SAN FERDINANDO DI PUGLIA - Una violenta grandinata ha colpito nei giorni scorsi il territorio di San Ferdinando di Puglia, causando ingenti danni alle colture e mettendo in seria difficoltà numerose aziende agricole del comprensorio. In pochi minuti, mesi di lavoro, investimenti e sacrifici sono stati compromessi, con pesanti ripercussioni sull’economia locale e sulle famiglie che vivono di agricoltura.

Il primo sentimento emerso è quello della piena solidarietà nei confronti degli agricoltori colpiti. L’agricoltura rappresenta infatti uno dei principali pilastri economici e sociali della comunità sanferdinandese e quanto accaduto viene percepito come una ferita che coinvolge l’intero territorio.

Accanto alla vicinanza, si è attivata immediatamente anche la macchina istituzionale. In prima linea il consigliere regionale di Fratelli d’Italia Andrea Ferri, che ha portato all’attenzione dei livelli nazionali la gravità della situazione. Ferri ha incontrato a Roma il direttore generale di AGEA, Fabio Vitale, segnalando formalmente i danni subiti dall’area del Basso Ofanto e sollecitando l’avvio delle procedure necessarie per garantire sostegno concreto agli agricoltori. (Approfondimenti)

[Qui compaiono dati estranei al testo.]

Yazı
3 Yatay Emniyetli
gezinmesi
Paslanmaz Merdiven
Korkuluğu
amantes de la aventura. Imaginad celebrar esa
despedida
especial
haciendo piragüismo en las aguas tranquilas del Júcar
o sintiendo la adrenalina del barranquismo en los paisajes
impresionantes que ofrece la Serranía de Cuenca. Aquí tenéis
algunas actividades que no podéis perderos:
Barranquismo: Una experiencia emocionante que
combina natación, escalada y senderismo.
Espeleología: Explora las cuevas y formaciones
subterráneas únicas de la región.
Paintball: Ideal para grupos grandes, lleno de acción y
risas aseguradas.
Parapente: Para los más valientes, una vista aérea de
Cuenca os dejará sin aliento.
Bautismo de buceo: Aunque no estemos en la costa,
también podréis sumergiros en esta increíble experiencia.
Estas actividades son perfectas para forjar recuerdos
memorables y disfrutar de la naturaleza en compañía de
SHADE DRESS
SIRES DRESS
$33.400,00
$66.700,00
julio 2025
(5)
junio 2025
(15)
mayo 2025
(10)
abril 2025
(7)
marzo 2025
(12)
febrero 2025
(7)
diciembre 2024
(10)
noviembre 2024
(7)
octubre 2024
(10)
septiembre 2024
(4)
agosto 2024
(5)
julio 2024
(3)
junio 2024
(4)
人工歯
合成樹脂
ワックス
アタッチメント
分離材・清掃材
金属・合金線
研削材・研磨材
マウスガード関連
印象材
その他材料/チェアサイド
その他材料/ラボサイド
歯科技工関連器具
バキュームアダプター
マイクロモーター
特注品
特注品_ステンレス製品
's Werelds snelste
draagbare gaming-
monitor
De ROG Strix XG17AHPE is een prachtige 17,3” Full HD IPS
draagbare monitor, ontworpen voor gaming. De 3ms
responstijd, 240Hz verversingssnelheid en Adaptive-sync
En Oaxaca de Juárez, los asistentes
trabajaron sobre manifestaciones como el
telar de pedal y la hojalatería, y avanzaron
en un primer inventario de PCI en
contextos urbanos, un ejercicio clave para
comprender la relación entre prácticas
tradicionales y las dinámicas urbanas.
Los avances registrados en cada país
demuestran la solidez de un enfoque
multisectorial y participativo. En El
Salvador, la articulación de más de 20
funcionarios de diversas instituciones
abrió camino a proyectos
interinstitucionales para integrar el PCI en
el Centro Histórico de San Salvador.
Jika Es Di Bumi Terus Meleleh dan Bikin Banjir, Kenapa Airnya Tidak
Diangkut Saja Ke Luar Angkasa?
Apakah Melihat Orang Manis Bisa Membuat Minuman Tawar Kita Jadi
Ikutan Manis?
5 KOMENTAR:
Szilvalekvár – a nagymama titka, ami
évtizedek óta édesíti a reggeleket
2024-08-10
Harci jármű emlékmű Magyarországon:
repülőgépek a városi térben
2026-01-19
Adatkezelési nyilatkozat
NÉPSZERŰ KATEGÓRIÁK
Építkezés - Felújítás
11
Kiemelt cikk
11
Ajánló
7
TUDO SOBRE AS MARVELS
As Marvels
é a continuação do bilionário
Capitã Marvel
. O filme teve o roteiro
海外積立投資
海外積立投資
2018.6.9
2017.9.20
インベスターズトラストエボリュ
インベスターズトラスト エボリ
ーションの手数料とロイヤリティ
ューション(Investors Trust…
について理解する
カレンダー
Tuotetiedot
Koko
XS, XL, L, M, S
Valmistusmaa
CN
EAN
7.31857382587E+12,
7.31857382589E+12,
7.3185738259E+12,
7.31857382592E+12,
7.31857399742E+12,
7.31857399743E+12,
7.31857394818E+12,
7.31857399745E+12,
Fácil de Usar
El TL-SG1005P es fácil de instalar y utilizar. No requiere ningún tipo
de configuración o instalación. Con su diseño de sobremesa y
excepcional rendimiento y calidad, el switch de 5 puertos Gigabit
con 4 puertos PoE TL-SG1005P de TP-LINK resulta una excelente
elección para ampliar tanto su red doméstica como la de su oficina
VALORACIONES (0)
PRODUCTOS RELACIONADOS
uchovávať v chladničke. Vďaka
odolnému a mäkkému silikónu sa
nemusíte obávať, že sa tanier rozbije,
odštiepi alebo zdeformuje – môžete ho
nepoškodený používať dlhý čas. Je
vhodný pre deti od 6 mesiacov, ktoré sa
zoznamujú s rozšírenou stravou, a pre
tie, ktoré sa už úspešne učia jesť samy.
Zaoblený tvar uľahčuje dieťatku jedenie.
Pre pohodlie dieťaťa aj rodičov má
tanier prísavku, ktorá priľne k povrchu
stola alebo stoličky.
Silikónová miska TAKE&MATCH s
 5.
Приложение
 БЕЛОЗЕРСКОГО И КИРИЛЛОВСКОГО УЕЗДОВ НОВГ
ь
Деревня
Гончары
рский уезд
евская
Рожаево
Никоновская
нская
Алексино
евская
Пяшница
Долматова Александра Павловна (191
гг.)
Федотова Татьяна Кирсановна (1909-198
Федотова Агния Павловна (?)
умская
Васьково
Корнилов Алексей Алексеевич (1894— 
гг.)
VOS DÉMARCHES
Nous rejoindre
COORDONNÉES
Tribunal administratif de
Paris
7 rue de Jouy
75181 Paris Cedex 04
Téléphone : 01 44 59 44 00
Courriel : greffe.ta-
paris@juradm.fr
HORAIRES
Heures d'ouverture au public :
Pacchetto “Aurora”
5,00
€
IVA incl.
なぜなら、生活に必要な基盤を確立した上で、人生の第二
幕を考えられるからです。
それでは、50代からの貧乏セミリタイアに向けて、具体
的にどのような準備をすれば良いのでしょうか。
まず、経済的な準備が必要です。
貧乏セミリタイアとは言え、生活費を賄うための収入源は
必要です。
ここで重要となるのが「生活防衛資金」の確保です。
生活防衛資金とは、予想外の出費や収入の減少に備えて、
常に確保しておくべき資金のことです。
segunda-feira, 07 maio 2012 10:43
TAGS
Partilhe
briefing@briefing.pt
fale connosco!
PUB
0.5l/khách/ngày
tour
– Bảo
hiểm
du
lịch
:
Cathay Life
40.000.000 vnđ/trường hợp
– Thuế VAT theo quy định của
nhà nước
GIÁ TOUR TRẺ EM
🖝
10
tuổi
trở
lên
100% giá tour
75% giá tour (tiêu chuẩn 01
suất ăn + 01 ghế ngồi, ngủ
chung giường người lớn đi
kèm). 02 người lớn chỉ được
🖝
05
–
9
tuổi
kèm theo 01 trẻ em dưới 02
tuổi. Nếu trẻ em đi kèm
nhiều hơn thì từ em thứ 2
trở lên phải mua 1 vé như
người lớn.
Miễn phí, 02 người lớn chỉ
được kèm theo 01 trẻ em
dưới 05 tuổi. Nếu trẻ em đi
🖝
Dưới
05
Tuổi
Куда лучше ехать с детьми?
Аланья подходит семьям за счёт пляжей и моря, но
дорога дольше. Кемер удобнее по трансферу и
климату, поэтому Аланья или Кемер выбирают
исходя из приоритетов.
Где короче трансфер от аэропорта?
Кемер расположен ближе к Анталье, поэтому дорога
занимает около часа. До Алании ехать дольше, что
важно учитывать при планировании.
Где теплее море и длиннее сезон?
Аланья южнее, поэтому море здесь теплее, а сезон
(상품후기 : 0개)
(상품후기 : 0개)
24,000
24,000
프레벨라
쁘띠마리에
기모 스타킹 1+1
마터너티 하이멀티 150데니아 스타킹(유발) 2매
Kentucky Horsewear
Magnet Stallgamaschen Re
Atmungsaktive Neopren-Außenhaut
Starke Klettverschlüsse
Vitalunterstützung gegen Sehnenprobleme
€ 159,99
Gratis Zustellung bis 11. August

Un passaggio ritenuto fondamentale per accelerare i tempi degli interventi e favorire l’accesso alle misure di aiuto, evitando che l’emergenza possa essere aggravata dai rallentamenti burocratici. Sul territorio segue da vicino l’evolversi della situazione anche il consigliere comunale Aniello Masciulli, impegnato nel confronto diretto con i cittadini e nel monitoraggio delle criticità registrate nelle campagne, affinché nessun danno venga trascurato nella fase di ricognizione.

A coordinare l’azione politica locale è il segretario cittadino di Fratelli d’Italia, Enrico Maria Frisani, che ha ribadito la vicinanza del partito agli agricoltori e la volontà di mantenere alta l’attenzione istituzionale su una vicenda che rischia di avere conseguenze rilevanti per l’intera economia agricola del territorio.

L’azione si sviluppa lungo tre direttrici fondamentali: solidarietà concreta alle aziende colpite, monitoraggio costante delle procedure di accertamento dei danni e impegno istituzionale a tutti i livelli per ottenere sostegni economici rapidi ed efficaci. L’obiettivo condiviso è garantire risposte tempestive, evitando che chi oggi osserva i propri campi danneggiati debba affrontare anche l’incertezza dei tempi amministrativi.